Arkansas at night, at the cusp of July, is the loudest place in the world. Cicadas, katydids, crickets, bugs of every description in a Halleluia Chorus of fecundity and territorialism. My cousins Sparks and IRONS2358, his wife WooWoo, Noteponymous, and I had been called there to bury my grandfather, and Notepo could not sleep for the noise, the heat, the humidity, and the stresses of emotionally supporting me and our child, and meeting the Inlaws. Sie hadn't met 90% of my family before, even though we've been married for more than a decade.

We drove down in a single day and night, eighteen hours of interstates, accidents, road constuction, dead possums, and increasing heat. Minieponymous was a trouper, this hir first real road trip. Of notable incidents on the road, there were few (a moment of luck where choosing to cut west instead of east around Des Moines saved being caught in the logjam of traffic behind a single-vehicle rollover, astonishingly bad service in a combination KFC/Taco Bell two establishments that, IMHO, should not be joined together, getting lost in a small town in the middle of the night when there wasn't even a cop around to flag down for directions).

The day before the funeral was an unplanned parade of visitations, meetings with family, seeing Grandma. Seeing Grandma. Heartbreaker. She has Oldtimer's, and all she wants to do is go home. But like Lou Reed said, {She} is home. You see, the small neccessary fiction the family used to get her to accede peacefully to the home was that she needed to help take care of Grandpa. She started backing before his body lost the last of its warmth.

Warmth. Grandpa was not what you'd consider a conventionally warm person. I learned something, after his death, that changed forever my attitude toward my mother. (And my mother-problems, cliche that it is, have been a major motivating force in my psyche for the span of my life. It's only recently that I've started to learn that I'm not a complete failure, that mistakes are not the end of hope, that perfection is by definition impossible.) What did I learn? That out of the entire family, even considering the successes of some of us (one cousin owns a gold mine in South America, for example), the two he respected the most were IRONS2358 and I, because we followed our own path no matter what, and chose being true to ourselves even when it cost us dearly in the conventional sense. He loved the black sheep.

Ever been to a Southern Baptist funeral? They suck. The closest the preacher came to saying anything about Grandpa was a tale of how he (the preacher, not Grandpa) was a hellraiser in his youth. Then came a diatribe about how their god said hat salvation is in faith, not reason, so using your mind or questioning doctine was a sin. Then they open the coffin lid, and everyone in the church files by, looks at the body, shakes the preacher's hand, and thanks him for the sermon. I was holding together until Grandma walked by and took her last look at her husband, the man she'd been married to since she was fifteen, raised two children, migrated to California and back, traveled the country, and, in the end, spent the last few years in one room with, playing cards from sunup until going to bed at sunset. She looked so lost, adrift in a world where most people are strangers.

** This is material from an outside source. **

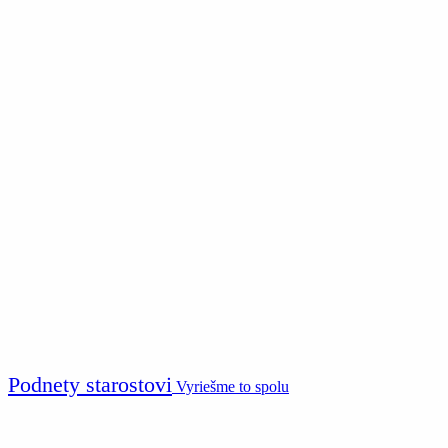
Podnety starostovi
Vyriešme to spolu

Grandpa had lost a lot of weight before his death, but, when we carried the coffin, it didn't seem to matter - it was heavy, as if each of his years weighed three kilos.

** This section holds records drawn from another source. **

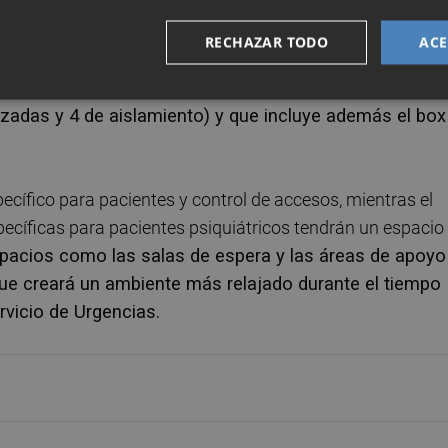
as las áreas y circuitos asistenciales con una
nueva
RECHAZAR TODO
ACE
en cuatro áreas: triaje y unidad de primera asistencia;
sala de tratamientos; área de observación o del pacie
zadas y 4 de aislamiento) y que incluye además el box
pecífico para pacientes y control de accesos, mientras el
ecíficas para pacientes psiquiátricos tendrán un espacio
pacios como las salas de espera y las áreas de apoyo
que creará un ambiente más relajado durante el tiempo
rvicio de Urgencias.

The only part of the trip that tasted at all like a vacation was the three hours we spent (we being almost the entire family) shooting off fireworks. Arkansas fireworks are not the same as Minnesota fireworks. Even the small cones shoot balls of fire into the air, where they explode, throwing sparks out over the dry forest. When we were setting up, some of us were setting off bottle rockets, and my cousin exploded one right under my ass while I was squatting down loading a bundle of rockets into a tube. Half an hour later, we were setting up a double mortar shell display. We counted off, one, two three, and my fuse took right away.

His didn't.

This year, there was a brand of mortar that was recalled. As he tried to light his fuse, about six feet away from my tube, my mortar failed and exploded in the cardboard tube. You know how big they look in the sky? You should see what a groundburst look like.

He wasn't hurt, but when he could hear again (about fifteen minutes later), I told him it was karma for the ass blaster.

The next day, we left town. As we reached the county line, the radio played a threefer from the Grateful Dead. As they sang of the road, the distant highway that you'll have to walk alone, the tears that had been leaking for days came full force, salt pouring into my mouth, trees blurred into a single mass.